UK's Jeremy Corbyn says language in Labour Party's Kashmir resolution can be 'misinterpreted as hostile to India'
Jeremy Corbyn has said that some of the language in a controversial Kashmir resolution passed by his party have the scope of being 'misinterpreted as hostile to India'.
Jeremy Corbyn has said that some of the language in a controversial Kashmir resolution passed by his party have the scope of being 'misinterpreted as hostile to India'
The UK Opposition Leader was responding to a letter by the Labour Friends of India (LFIN) group, among a number of party members to raise concerns over the resolution passed at the Labour Party annual conference
The Labour leader goes on to stress that the party remains committed to ensuring that the rights of all citizens of Kashmir are 'respected and upheld'
London: Britain's Opposition Labour Party leader Jeremy Corbyn has said that some of the language in a controversial Kashmir resolution passed by his party have the scope of being "misinterpreted as hostile to India" even as he stood by the emergency motion against the abrogation of Jammu and Kashmir's special status.

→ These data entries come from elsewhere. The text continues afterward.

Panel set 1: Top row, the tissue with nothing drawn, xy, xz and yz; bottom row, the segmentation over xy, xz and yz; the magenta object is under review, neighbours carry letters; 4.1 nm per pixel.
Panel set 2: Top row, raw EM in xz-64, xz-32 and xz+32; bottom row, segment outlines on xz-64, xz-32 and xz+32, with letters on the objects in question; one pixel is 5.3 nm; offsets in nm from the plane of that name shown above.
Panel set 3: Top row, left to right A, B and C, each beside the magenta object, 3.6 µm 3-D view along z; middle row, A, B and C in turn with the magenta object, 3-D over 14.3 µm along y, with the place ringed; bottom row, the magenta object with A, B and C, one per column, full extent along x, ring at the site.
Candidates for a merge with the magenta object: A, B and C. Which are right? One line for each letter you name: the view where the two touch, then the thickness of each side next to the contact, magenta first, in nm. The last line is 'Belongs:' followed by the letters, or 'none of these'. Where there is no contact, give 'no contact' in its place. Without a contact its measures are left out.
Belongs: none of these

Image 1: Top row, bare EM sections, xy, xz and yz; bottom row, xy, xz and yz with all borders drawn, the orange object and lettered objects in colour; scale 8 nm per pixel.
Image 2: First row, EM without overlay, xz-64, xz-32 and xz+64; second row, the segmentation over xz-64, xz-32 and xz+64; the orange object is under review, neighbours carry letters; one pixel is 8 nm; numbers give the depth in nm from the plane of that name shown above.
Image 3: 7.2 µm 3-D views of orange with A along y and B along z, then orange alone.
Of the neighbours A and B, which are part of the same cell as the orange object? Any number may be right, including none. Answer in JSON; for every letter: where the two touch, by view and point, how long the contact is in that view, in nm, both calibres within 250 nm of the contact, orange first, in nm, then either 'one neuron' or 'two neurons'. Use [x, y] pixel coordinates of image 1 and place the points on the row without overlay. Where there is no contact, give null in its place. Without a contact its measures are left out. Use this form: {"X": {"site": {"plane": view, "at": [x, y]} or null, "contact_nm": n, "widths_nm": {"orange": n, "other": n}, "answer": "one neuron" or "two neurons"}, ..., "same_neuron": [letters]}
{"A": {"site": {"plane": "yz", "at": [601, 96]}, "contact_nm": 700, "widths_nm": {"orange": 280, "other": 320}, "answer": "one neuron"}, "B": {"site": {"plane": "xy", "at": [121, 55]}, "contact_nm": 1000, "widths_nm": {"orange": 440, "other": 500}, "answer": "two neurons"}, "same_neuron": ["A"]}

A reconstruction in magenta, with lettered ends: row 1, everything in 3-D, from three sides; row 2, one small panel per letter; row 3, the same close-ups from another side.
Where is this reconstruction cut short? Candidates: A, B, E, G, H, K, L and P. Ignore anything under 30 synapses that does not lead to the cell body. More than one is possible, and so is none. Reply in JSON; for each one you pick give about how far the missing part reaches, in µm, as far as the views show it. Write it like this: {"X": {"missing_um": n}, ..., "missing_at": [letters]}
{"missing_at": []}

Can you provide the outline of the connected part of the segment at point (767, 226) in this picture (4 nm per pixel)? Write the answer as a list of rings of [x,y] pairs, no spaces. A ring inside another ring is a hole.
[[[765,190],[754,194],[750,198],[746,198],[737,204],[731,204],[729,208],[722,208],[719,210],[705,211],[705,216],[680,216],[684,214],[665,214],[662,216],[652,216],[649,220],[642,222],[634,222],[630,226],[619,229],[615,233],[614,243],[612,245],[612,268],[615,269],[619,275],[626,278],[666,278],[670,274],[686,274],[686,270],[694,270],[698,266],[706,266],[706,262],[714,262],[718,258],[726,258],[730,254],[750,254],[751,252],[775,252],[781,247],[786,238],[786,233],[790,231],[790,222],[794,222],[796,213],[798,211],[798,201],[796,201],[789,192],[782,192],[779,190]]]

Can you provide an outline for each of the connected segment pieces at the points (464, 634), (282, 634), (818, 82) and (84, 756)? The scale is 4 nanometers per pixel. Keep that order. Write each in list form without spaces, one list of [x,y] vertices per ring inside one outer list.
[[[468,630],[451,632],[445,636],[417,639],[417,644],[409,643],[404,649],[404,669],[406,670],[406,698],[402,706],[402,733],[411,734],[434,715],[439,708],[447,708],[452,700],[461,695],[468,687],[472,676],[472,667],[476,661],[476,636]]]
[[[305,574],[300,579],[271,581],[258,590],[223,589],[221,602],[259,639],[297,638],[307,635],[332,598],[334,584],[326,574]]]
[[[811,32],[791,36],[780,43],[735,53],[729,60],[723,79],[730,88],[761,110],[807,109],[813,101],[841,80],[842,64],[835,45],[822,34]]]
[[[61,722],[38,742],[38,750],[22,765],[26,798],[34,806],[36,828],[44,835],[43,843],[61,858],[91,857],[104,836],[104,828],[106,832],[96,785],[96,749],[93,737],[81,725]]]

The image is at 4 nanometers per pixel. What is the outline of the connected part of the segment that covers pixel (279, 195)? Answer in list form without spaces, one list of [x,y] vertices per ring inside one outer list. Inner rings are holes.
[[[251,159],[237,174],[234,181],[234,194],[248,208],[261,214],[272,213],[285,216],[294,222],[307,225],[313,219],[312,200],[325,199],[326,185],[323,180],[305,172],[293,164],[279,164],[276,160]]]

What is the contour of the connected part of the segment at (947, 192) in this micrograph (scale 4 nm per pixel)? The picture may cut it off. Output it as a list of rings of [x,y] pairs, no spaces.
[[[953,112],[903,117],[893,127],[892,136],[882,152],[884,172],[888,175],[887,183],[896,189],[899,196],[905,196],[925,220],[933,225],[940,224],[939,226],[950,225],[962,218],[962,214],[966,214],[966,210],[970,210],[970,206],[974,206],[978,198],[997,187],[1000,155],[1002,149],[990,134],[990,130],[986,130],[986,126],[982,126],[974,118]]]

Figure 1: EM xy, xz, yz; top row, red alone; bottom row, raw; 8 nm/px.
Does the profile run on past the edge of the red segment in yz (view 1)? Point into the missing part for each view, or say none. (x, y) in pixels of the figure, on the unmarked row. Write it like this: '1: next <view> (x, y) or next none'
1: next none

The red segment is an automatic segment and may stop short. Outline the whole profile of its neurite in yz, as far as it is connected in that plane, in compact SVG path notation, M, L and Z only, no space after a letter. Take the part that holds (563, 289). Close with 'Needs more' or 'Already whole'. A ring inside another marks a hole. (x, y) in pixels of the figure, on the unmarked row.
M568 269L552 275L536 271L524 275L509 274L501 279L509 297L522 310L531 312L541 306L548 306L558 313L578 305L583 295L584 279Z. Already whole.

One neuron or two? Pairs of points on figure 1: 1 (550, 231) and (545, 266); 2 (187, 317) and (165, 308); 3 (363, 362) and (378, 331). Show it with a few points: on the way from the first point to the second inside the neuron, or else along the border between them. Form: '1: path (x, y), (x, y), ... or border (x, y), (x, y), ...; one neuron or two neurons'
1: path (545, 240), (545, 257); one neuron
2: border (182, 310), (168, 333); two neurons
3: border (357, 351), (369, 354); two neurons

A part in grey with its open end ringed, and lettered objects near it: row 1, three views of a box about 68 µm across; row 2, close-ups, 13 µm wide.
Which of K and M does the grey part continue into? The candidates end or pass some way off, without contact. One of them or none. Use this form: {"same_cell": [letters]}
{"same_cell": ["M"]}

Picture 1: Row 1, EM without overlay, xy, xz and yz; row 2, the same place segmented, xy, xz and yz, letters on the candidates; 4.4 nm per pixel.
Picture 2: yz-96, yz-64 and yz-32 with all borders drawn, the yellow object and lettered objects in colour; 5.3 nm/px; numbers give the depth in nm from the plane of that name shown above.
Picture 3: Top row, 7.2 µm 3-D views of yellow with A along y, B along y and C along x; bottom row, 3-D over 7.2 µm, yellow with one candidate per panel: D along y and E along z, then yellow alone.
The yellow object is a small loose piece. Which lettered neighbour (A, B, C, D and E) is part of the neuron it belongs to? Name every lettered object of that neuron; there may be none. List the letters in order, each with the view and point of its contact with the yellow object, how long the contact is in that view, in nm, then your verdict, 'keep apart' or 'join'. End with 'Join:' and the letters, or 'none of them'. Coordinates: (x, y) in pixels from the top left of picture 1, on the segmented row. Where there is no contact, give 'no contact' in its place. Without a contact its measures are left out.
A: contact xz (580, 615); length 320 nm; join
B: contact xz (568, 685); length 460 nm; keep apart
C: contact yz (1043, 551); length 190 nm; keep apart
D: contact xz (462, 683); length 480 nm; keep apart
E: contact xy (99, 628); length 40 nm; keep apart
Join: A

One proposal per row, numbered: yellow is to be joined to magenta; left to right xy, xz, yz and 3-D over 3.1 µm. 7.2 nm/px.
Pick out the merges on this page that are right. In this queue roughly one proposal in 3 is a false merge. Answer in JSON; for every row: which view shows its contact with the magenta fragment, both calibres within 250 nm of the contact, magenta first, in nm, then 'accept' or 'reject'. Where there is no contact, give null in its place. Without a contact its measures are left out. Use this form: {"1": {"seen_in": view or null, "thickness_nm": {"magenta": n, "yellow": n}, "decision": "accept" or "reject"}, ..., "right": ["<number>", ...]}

The UK Opposition Leader was responding to a letter by the Labour Friends of India (LFIN) group, among a number of party members to raise concerns over the resolution passed at the Labour Party annual conference last month that called for international intervention in Kashmir in the wake of the Indian government's revocation of Article 370.
“The emergency motion on Kashmir came through as part of the democratic process of the Labour Party Conference. However, there is a recognition that some of the language used within it could be misinterpreted as hostile to India and the Indian diaspora,” Corbyn said in his reply to LFIN on Thursday.
“Labour understands the concerns the Indian community in Britain has about the situation in Kashmir and takes these concerns very seriously,” said Corbyn, who has been under pressure from Indian diaspora groups in Britain since the Labour Party passed the resolution.
The Labour leader goes on to stress that the party remains committed to ensuring that the rights of all citizens of Kashmir are "respected and upheld".
“This remains our priority and I agree that we should not allow the politics of the sub-continent to divide communities in Britain,” he notes, adding that he is keen to build on the “historically good relationship” with India and the Indian diaspora.
Corbyn sparked a war of words in India between the BJP and the Congress on Thursday after he claimed that human rights situation in Kashmir was discussed during a meeting with the Indian Overseas Congress (IOC) UK representatives earlier this week.
The BJP lashed out at the Congress over its "shameful shenanigans" and demanded an explanation following which the latter hit out at the ruling party in a tweet accusing it of spreading lies instead of addressing questions on the economic slowdown in the country.
Congress' senior spokesperson Anand Sharma, who is the Chairman of the party's Foreign Affairs department, later told reporters it "disowned" any claim made at the meeting in its entirety.
The party said the delegation which met or for that matter any committee or chapter of the Indian Overseas Congress has neither a mandate nor any authorisation to speak on behalf of the Congress party on any matter which pertains to policy or India's domestic issues.
India has categorically told the international community that its move on Kashmir was an internal matter. India maintains Kashmir is a bilateral issue and no third party has any role in it.
LFIN, co-chaired by London's Deputy Mayor for business Rajesh Agrawal and Darren Jones MP, responded to Corbyn with plans to set up a meeting with the party leader as offered in the letter.
“Glad to see that the Labour Party recognise that the language in the Kashmir motion was unhelpful,” it said.
LFIN was among the groups that felt the brunt of the resolution's aftermath as the Indian mission in London cancelled participation in a proposed annual reception and even the Ministry of External Affairs (MEA) issued a harsh rebuke over the “uninformed and unfounded” motion.
Other Indian-origin Labour Party MPs have also voiced their concerns over the issue.
In its letter to the party leader last week, the LFIN had raised concerns about the procedure for the selection of the motion, the quality of the evidence that backed it up, the lack of a balanced debate on the subject, and its ultimate selection and adoption.
The latest development comes as the IOC UK chapter issued its own Twitter reaction to try and distance itself from Corbyn's message about their meeting.
The statement titled as IOC UK and Jeremy Corbyn meeting facts, notes: “We made it clear referring to Rahul Gandhi's previous statement: Jammu and Kashmir is integral part of India; we don't accept any external involvement in India's internal matter. Opposed and condemned the recent Labour Party resolution on Kashmir.”
The Labour Party resolution tabled at its annual party conference in Brighton and passed on 26 September called on Corbyn to meet the high commissioners of both India and Pakistan to ensure there is "mediation" and restoration of peace and normality to prevent a potential nuclear conflict.